For one evening, a darkened hotel bar in Cool Springs was the center of Texas Sen. Ted Cruz’s Tennessee campaign.
Among the dozen or so hard-core supporters gathered Tuesday night to watch the senator take part in the Republican debate was Aaron Snodderly, a 32-year-old state employee. He’s known Cruz since 2003, when he worked on one of the former attorney’s Supreme Court cases.
“It just always stood out to me that he was always so very well spoken. He always said what I felt was in my heart,” said Snodderly. “To contrast Donald Trump, he not only says what Americans want to hear. But he’s backed it up with his actions and his votes in Washington.”
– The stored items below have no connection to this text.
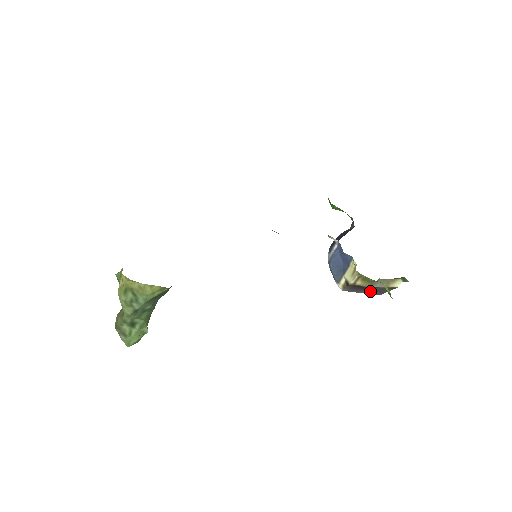
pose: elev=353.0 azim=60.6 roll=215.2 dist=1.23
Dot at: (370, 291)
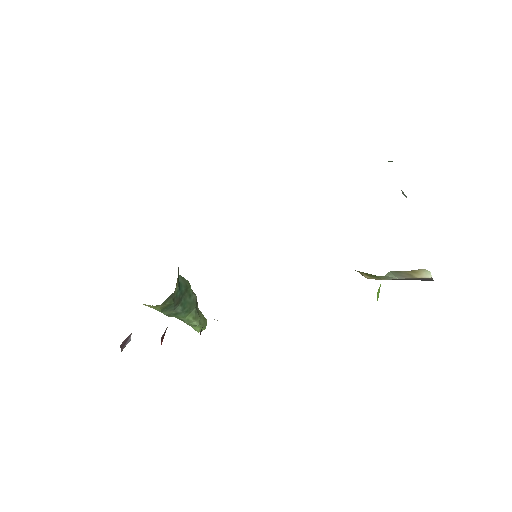
Dot at: (408, 279)
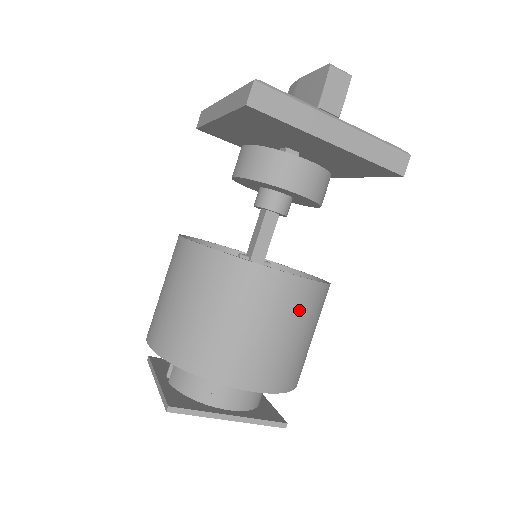
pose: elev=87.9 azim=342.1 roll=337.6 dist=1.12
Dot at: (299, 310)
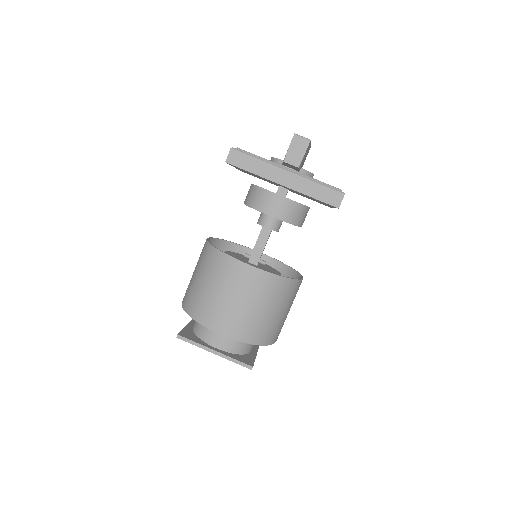
Dot at: (257, 290)
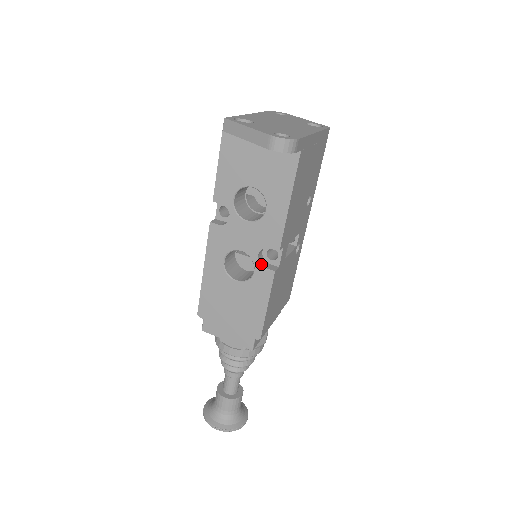
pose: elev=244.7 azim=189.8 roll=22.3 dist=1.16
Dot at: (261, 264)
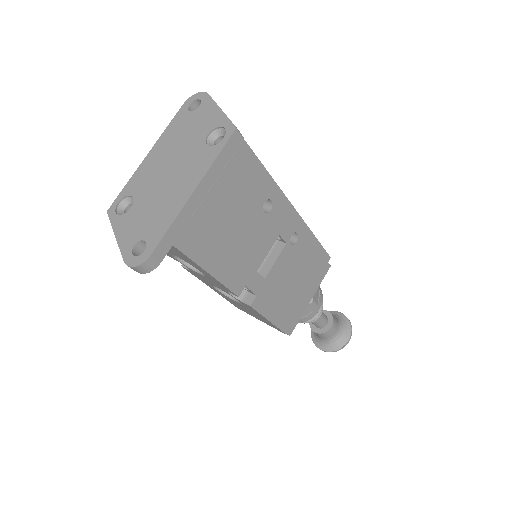
Dot at: (238, 298)
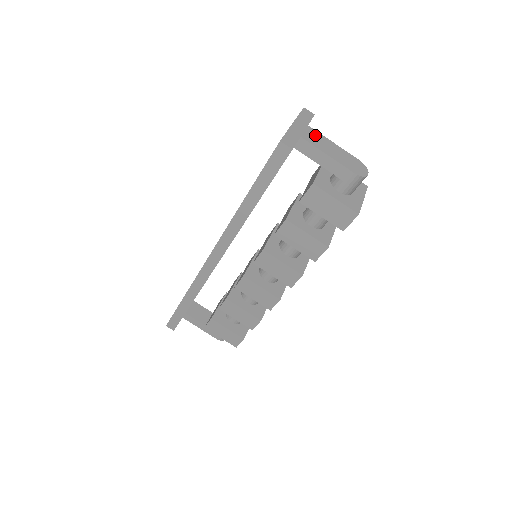
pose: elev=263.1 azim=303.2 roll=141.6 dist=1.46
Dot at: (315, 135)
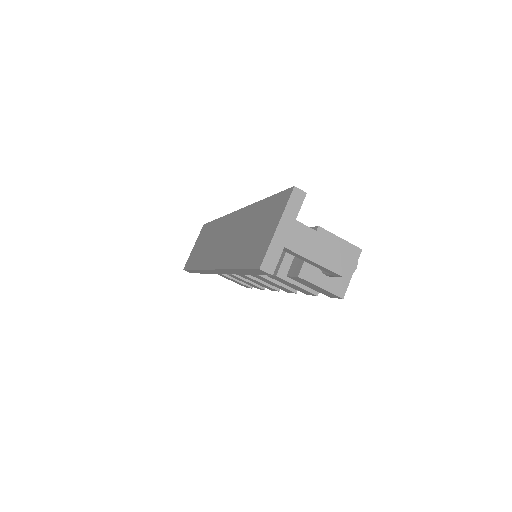
Dot at: (302, 234)
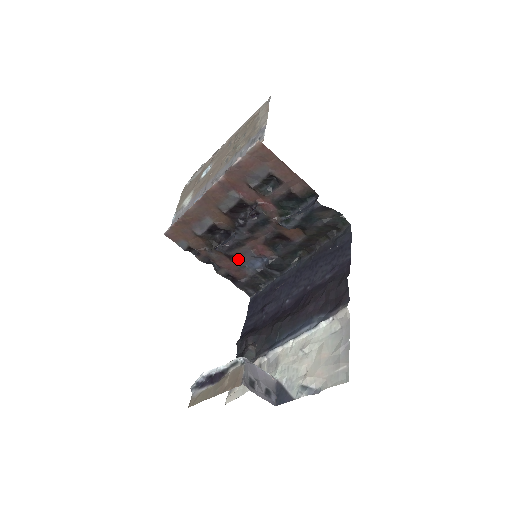
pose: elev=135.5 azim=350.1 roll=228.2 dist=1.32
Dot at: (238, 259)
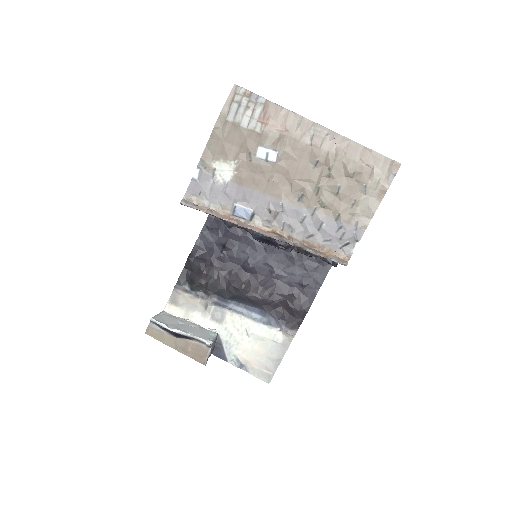
Dot at: occluded
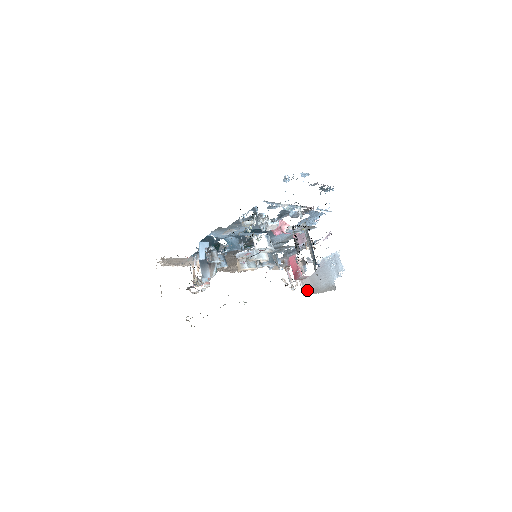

Cruz will pay a visit to Tennessee next week as part of a multi-state swing. His supporters are betting the trip will give him the boost he needs to finally challenge businessman Donald Trump.
Cruz has come to Tennessee only once as a presidential contender, but his campaign has been lining up endorsements from evangelical and tea party leaders. Organizers hope it will give him the foundation he needs to win the state.
The Tennessee campaigning comes as Cruz appears to be surging in the early-voting state of Iowa, past long-time evangelical favorite Ben Carson. Carson, a physician who’s never held elected office, has been sinking in the national polls, amid reports of campaign in-fighting and questions about his inexperience.
For all that, the most recent Vanderbilt poll still shows Cruz running third in Tennessee, well behind both Carson and Trump. But Ed Smith, a retired consultant and restaurant owner, isn’t worried.
“I think the shift we see in other parts of the country will happen in Tennessee, because the same dynamics are in place. Ask me that question three weeks from now, and I think we’ll see different numbers,” he said.
Smith predicts Tennesseans will eventually tire of Trump, and that will open the door for a Republican as well-organized as Cruz.